The FSB, the alleged successor to the Soviet-era KGB, is the leading secret
police organization of the Russian Federation and is officially responsible for
the internal security of the Russian state, counterespionage, and the fight
against organized crime, terrorism and drug smuggling.
The president addressed a meeting of the FSB collegiate saying that the
Federal Security Service should concentrate on solving crimes that pose a clear
and present threat to national security, rather than attempt to prove its
efficiency by solving petty criminal cases.
"It is important to direct your [FSB] efforts on thorough and comprehensive
investigations of crimes that pose an immediate threat to national security,"
Putin said.
He charged the domestic security service with preventing leaks of classified
political and economic information during Russia's integration into the global
economy, and demanded that the agency ensure reliable protection for promising
scientific developments and technology.
In the past three years, the Russian authorities have accused several
prominent scientists of passing state secrets to other countries.
The most publicized case involved Igor Sutyagin, an arms researcher at the
foreign policy department of the Russian Academy of Sciences Institute for U.S.
and Canadian Studies, who was sentenced to 15 years in prison in April 2004 for
passing classified information to U.K.-based Alternative Futures Consulting,
which Russia's security service said was front for U.S. intelligence.
Putin said that another important task for the security agency was to defend
the Russian economy from corruption and crime.
He urged the FSB not to leave any economic crimes unpunished, because they
tend to blemish Russia's reputation in the world as a country with a civilized
business climate.
Last year, he said, federal security operatives prevented a large number of
crimes that could have deprived the state budget of about 47 billion rubles
($1.8 billion), and opened more than 3,000 business-related criminal cases.
In addition, Putin directed the Federal Security Service to protect Russian
citizens against exposure to extremism, nationalism, and religious intolerance.
"It is important not only to enforce law and order, but also to protect
society against attempts to impose ideologies of extremism, nationalism or
religious hatred," he said, adding that State Duma elections are due later this
year.
A surge in race hate violence last year has prompted Russian and foreign
human rights groups to raise concerns over the alarming spread of racist and
xenophobic attitudes in the country.
The president also called on the agency to close loopholes used by
international terrorists to enter Russia.
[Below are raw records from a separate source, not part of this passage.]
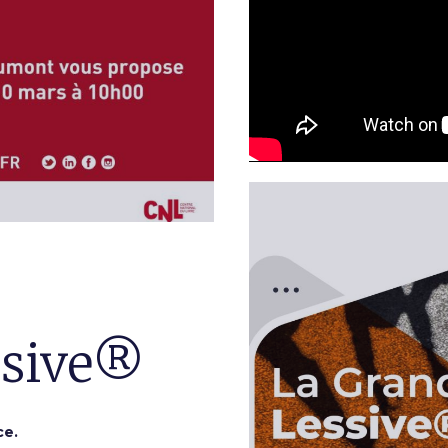
ssive®
ce.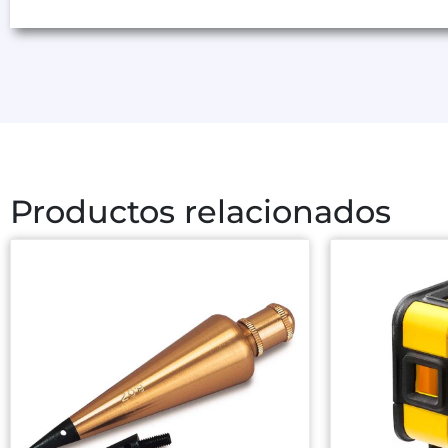
Productos relacionados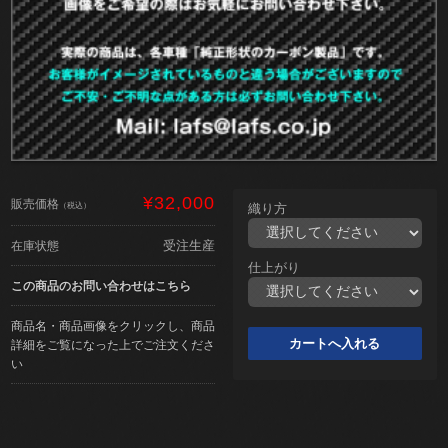
¥32,000
販売価格
（税込）
織り方
受注生産
在庫状態
仕上がり
この商品のお問い合わせはこちら
商品名・商品画像をクリックし、商品
詳細をご覧になった上でご注文くださ
い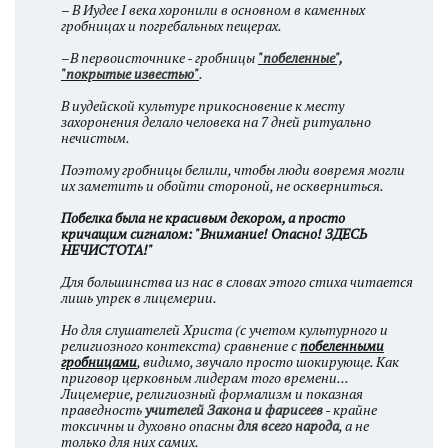
– В Иудее I века хоронили в основном в каменных
гробницах и погребальных пещерах.
–В первоисточнике - гробницы
"побеленные",
"покрытые известью"
.
В иудейской культуре прикосновение к месту
захоронения делало человека на 7 дней ритуально
нечистым.
Поэтому гробницы белили, чтобы люди вовремя могли
их заметить и обойти стороной, не оскверниться.
Побелка была не красивым декором, а просто
кричащим сигналом: "Внимание! Опасно! ЗДЕСЬ
НЕЧИСТОТА!"
Для большинства из нас в словах этого стиха читается
лишь упрек в лицемерии.
Но для слушателей Христа (с учетом культурного и
религиозного контекста) сравнение с
побеленными
гробницами
, видимо, звучало просто шокирующе. Как
приговор церковным лидерам того времени...
Лицемерие, религиозный формализм и показная
праведность
учителей Закона и фарисеев
- крайне
токсичны и духовно опасны
для всего народа
, а не
только для них самих.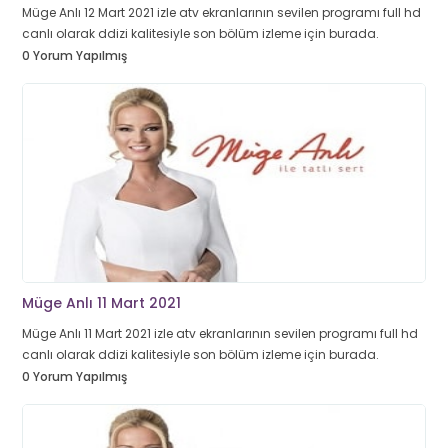
Müge Anlı 12 Mart 2021 izle atv ekranlarının sevilen programı full hd
canlı olarak ddizi kalitesiyle son bölüm izleme için burada.
0 Yorum Yapılmış
Müge Anlı 11 Mart 2021
Müge Anlı 11 Mart 2021 izle atv ekranlarının sevilen programı full hd
canlı olarak ddizi kalitesiyle son bölüm izleme için burada.
0 Yorum Yapılmış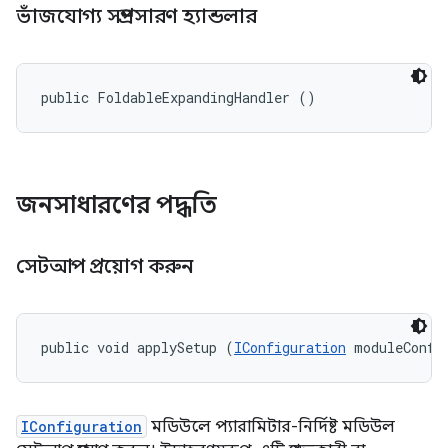
ভাঁজযোগ্য সম্প্রসারণ হ্যান্ডলার
public FoldableExpandingHandler ()
জনসাধারণের পদ্ধতি
সেটআপ প্রয়োগ করুন
public void applySetup (
IConfiguration
 moduleConfi
IConfiguration
মডিউলে প্যারামিটার-নির্দিষ্ট মডিউল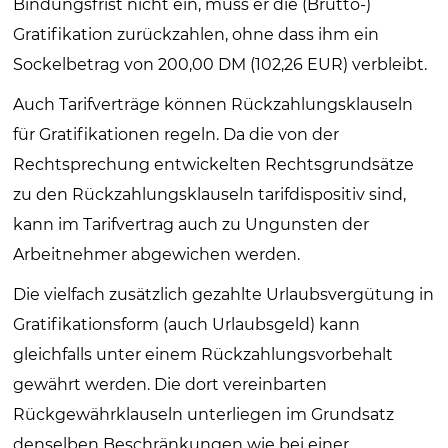
Bindungsfrist nicht ein, muss er die (Brutto-)
Gratifikation zurückzahlen, ohne dass ihm ein
Sockelbetrag von 200,00 DM (102,26 EUR) verbleibt.
Auch Tarifverträge können Rückzahlungsklauseln
für Gratifikationen regeln. Da die von der
Rechtsprechung entwickelten Rechtsgrundsätze
zu den Rückzahlungsklauseln tarifdispositiv sind,
kann im Tarifvertrag auch zu Ungunsten der
Arbeitnehmer abgewichen werden.
Die vielfach zusätzlich gezahlte Urlaubsvergütung in
Gratifikationsform (auch Urlaubsgeld) kann
gleichfalls unter einem Rückzahlungsvorbehalt
gewährt werden. Die dort vereinbarten
Rückgewährklauseln unterliegen im Grundsatz
denselben Beschränkungen wie bei einer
"A priority task here, as last year, is securing difficult sections of the
North Caucasus border," Putin said.
Although the active phase of the North Caucasus antiterrorism campaign
officially ended in 2001, periodic bombings and clashes between gunmen and
federal troops still disrupt Chechnya and nearby regions, including Daghestan,
Ingushetia, Kabardino-Balkaria, and Karachayevo-Circassia.
Putin praised the efforts of the domestic security agency in 2006, especially
in eliminating illegal armed groups and notorious warlords, including Shamil
Basayev, Abdul Khalim Saidullayev and Arab mercenary Abu Havs.
FSB head Nikolai Patrushev said in December of last year that the agency
exposed 27 foreign intelligence officers and 89 Russian nationals working for
foreign handlers in 2006, foiled more than 300 terrorist attacks, and eliminated
more than 100 terrorists.
"Society, the country and the people of Russia have waited a long time for
these results," the president said.
Recognizing the importance and hardships of FSB operatives' work, Putin said
the wages of Federal Security Service's officers will grow in 2007 two times as
fast as average wages in Russia.
"The wages of [FSB] staff will be increased by almost a quarter," Putin said,
adding that in 2006 budget spending on the FSB grew by 27%.